In addition, the table below summarizes the net volume weighted benchmark prices adjusted for differentials and referred to herein as the “average realized prices.” The average realized prices shown in the table below were determined from the total future gross revenue before production taxes and the total net reserves for the geographic area and presented in accordance with SEC disclosure requirements for each of the geographic areas included in the report.

Geographic Area
Product
Price
Reference
Average
Benchmark
Prices
Average Realized
Prices
  North America
 
 
 
 
    United States
Oil/Condensate
WTI Plains Pipeline
$91.48/Bbl
$89.57/Bbl
 
Gas
El Paso Permian
$4.25/MMBTU
$6.39/MCF

The effects of derivative instruments designated as price hedges of oil and gas quantities are not reflected in our individual property evaluations.

* [SOURCE INFORMATION]:

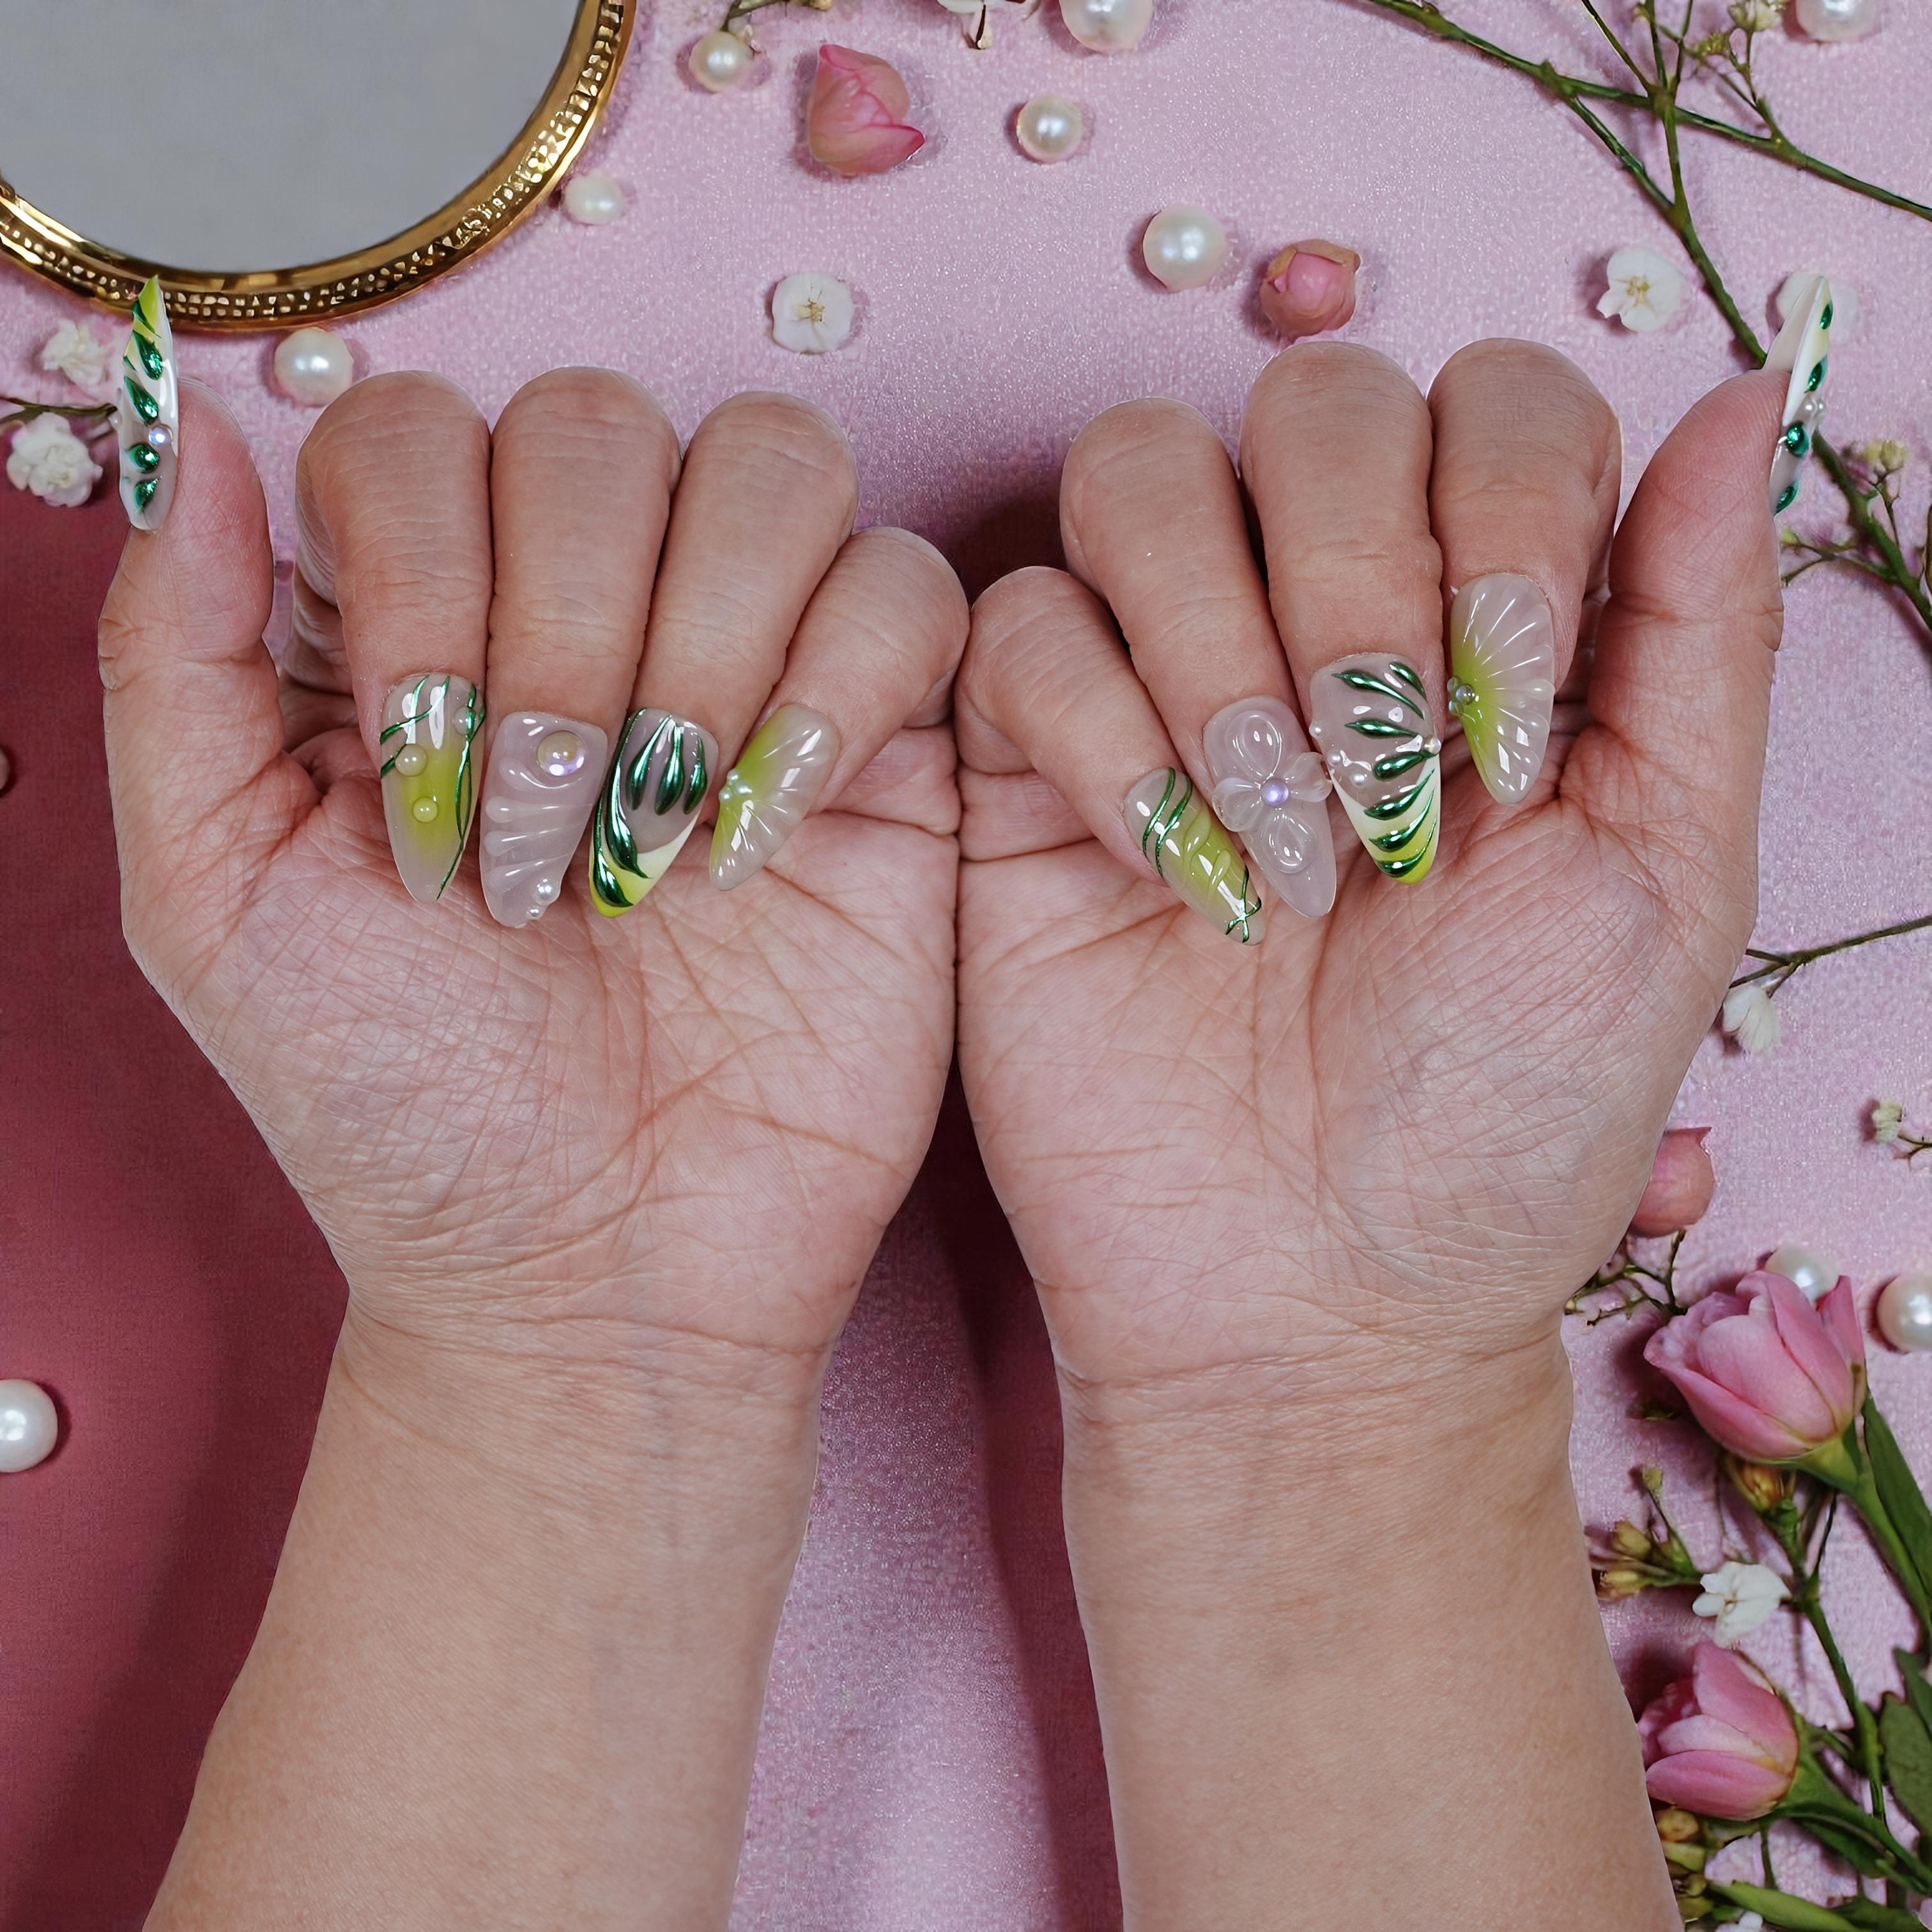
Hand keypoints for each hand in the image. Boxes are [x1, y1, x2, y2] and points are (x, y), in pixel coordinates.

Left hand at [104, 370, 963, 1379]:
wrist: (601, 1271)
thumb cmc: (405, 1109)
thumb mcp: (215, 898)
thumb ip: (171, 660)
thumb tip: (208, 442)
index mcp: (420, 626)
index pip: (420, 428)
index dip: (422, 569)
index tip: (422, 783)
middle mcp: (590, 613)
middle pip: (598, 425)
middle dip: (562, 631)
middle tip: (541, 834)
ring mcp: (751, 665)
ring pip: (770, 462)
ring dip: (703, 640)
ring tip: (662, 839)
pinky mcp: (889, 743)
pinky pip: (907, 589)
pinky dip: (841, 684)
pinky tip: (771, 828)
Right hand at [958, 340, 1781, 1409]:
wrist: (1314, 1301)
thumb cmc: (1506, 1118)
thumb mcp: (1667, 875)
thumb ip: (1700, 629)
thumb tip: (1734, 389)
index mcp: (1486, 632)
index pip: (1490, 401)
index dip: (1506, 503)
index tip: (1515, 717)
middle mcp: (1319, 626)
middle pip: (1309, 401)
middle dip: (1358, 571)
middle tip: (1389, 775)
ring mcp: (1157, 686)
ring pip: (1135, 471)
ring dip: (1217, 637)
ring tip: (1280, 836)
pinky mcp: (1021, 770)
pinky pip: (1015, 625)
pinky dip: (1094, 725)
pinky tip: (1167, 868)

* [PROMPT 1]:
Answer these from the oil and gas pricing excerpt:
(a) What price reference is listed for gas in the United States?
(b) What average realized price is given for oil/condensate?
(c) What effects are not reflected in the individual property evaluations?
* [PROMPT 2]:
Decide whether each statement agrees with the oil and gas pricing excerpt. Answer yes or no and quote the deciding words.
(a) The average realized prices were determined from total future gross revenue after production taxes.
(b) Derivative instruments used as price hedges are reflected in the individual property evaluations.
(c) The average realized prices are presented in accordance with SEC disclosure requirements.
* [PROMPT 3]:
Carry the oil and gas pricing excerpt forward from its final sentence.
The data has no connection to the oil and gas pricing excerpt.

* [ANSWER SECTION 1]:
(a) El Paso Permian
(b) $89.57/Bbl
(c) The effects of derivative instruments designated as price hedges of oil and gas quantities

* [ANSWER SECTION 2]:
(a) No: "the total future gross revenue before production taxes"
(b) No: "are not reflected in our individual property evaluations"
(c) Yes: "presented in accordance with SEC disclosure requirements for each of the geographic areas included in the report"

* [ANSWER SECTION 3]:
Costs

Operating costs for the leases and wells in this report were furnished by Laredo and are based on the operating expense reports of Laredo and include only those costs directly applicable to the leases or wells. When applicable for operated properties, an appropriate level of costs associated with regional administration and overhead was included in the operating costs assigned to leases and wells. The operating costs for non-operated properties include the COPAS overhead costs that are allocated directly to the leases and wells under terms of operating agreements. The operating costs furnished to us were accepted as factual data and reviewed by us for their reasonableness; however, we have not conducted an independent verification of the operating cost data used by Laredo. No deduction was made for loan repayments, interest expenses, or exploration and development prepayments that were not charged directly to the leases or wells.

Development costs were furnished to us by Laredo and are based on authorizations for expenditure for the proposed work and actual costs for similar projects. The development costs furnished to us were accepted as factual data and reviewed by us for their reasonableness; however, we have not conducted an independent verification of these costs. The estimated net cost of abandonment after salvage was included. The estimates of the net abandonment costs furnished by Laredo were accepted without independent verification.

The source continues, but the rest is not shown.